> [The data]:
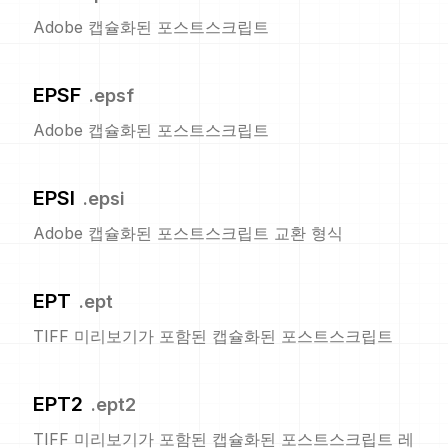
Adobe 캡슐화된 포스트스크립트
EPSF
.
epsf
Adobe 캡슐화된 포스트스크립트
EPSI
.
epsi
Adobe 캡슐화된 포스트스크립트 교환 형식
EPT
.
ept
TIFF 미리보기가 포함된 캡슐화된 포스트스크립트
EPT2
.
ept2
TIFF 미리보기가 포함된 캡슐화된 포스트스크립트 레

> [Task directions]: Format the lines above as a JSON list of strings with one string per line. Omit blank lines and the pictures.

> [Response to this exercise]:
[
  "Adobe 캡슐화된 포스트스크립트",
  "EPSF",
  ".",
  "epsf",
  "Adobe 캡슐화된 포스트스크립트",
  "EPSI",
  ".",
  "epsi",
  "Adobe 캡슐화된 포스트스크립트 교환 형식",
  "EPT",
  ".",
  "ept",
  "TIFF 미리보기가 포함된 캡슐화된 포스트스크립트",
  "EPT2",
  ".",
  "ept2",
  "TIFF 미리보기가 포함된 캡슐화된 포스트스크립트 레"
]